**EXERCISE INSTRUCTIONS:** Only the closing portion of the entries is to be reproduced: the line containing "Treasury:3720848v3" through the very last line, exactly as written.

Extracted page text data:
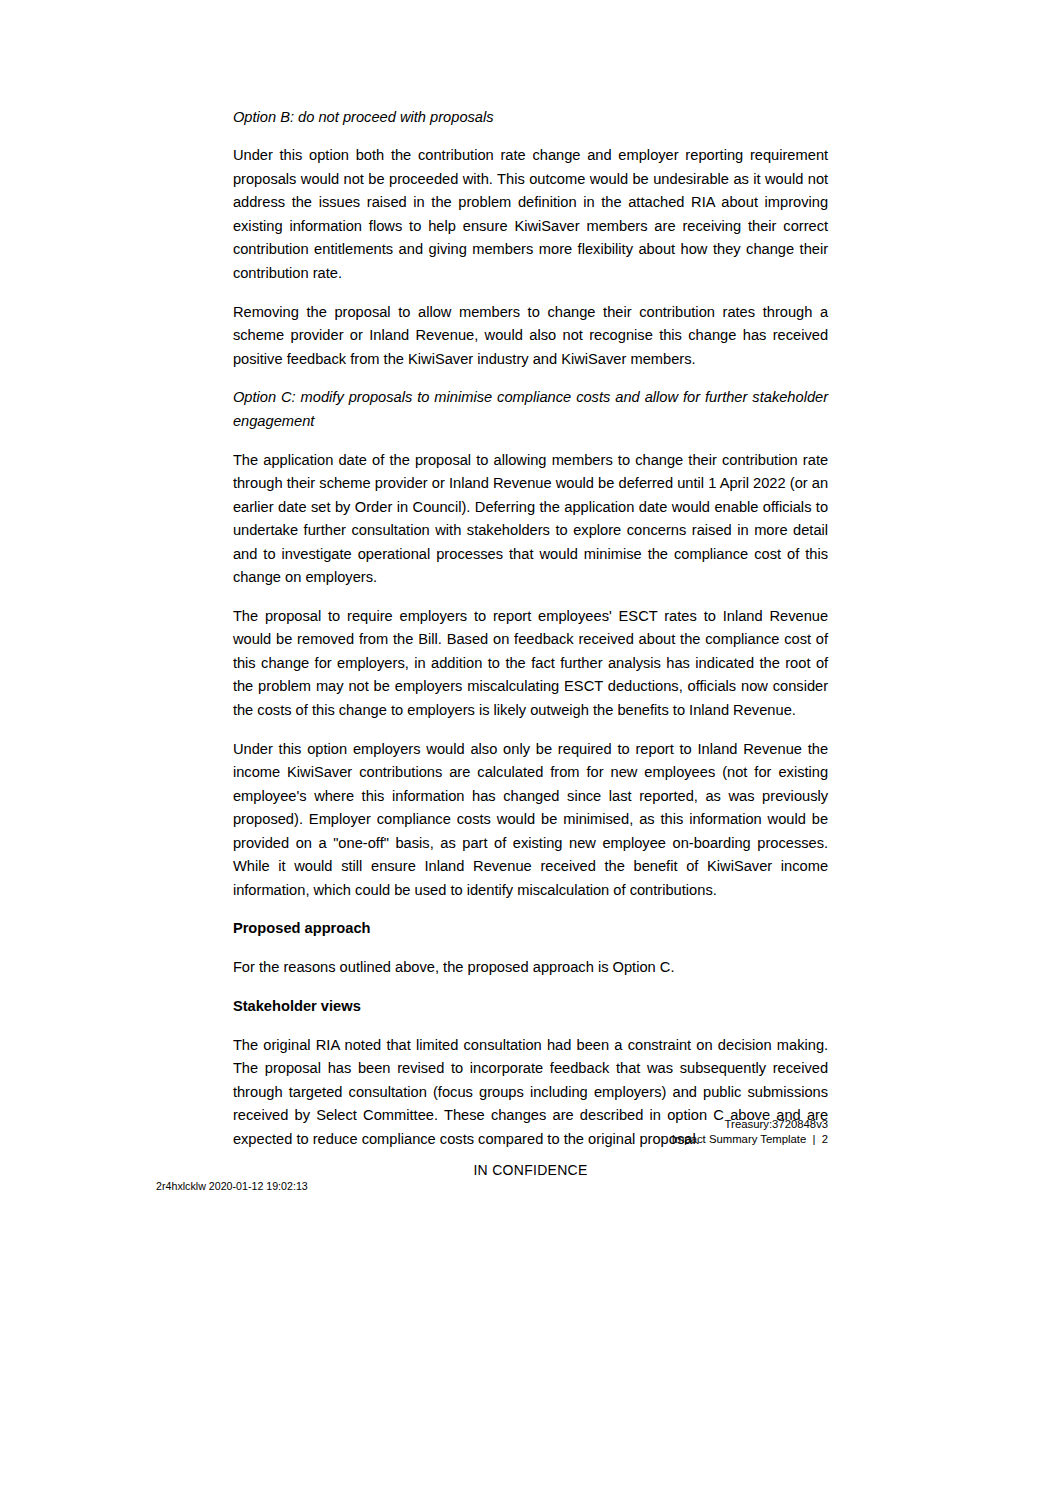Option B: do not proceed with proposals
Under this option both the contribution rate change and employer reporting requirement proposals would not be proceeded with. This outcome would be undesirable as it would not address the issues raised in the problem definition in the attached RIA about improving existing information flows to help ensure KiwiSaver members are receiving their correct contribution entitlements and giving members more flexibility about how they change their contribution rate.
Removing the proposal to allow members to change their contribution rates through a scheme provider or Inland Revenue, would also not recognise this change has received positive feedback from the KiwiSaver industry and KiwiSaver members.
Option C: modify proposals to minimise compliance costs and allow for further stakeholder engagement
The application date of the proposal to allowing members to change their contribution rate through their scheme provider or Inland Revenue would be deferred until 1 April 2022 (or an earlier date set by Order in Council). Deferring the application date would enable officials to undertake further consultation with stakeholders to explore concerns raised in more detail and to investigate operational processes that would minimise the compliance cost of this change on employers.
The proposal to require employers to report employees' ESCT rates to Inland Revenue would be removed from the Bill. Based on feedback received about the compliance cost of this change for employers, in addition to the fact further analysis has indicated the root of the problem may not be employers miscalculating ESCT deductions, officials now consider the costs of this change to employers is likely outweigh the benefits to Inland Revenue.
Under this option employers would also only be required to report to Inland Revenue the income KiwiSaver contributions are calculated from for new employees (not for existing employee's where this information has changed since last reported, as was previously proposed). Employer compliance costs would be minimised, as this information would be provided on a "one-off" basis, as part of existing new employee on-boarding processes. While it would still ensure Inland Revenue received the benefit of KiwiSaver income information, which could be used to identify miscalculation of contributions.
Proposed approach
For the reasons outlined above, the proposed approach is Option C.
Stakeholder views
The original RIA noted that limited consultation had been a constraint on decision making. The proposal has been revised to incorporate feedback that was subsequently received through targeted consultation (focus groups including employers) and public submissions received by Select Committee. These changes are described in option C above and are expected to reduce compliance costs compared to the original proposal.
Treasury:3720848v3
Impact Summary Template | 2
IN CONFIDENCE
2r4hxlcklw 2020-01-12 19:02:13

**ANSWER SPACE:**
Treasury:3720848v3
Impact Summary Template | 2
IN CONFIDENCE
2r4hxlcklw 2020-01-12 19:02:13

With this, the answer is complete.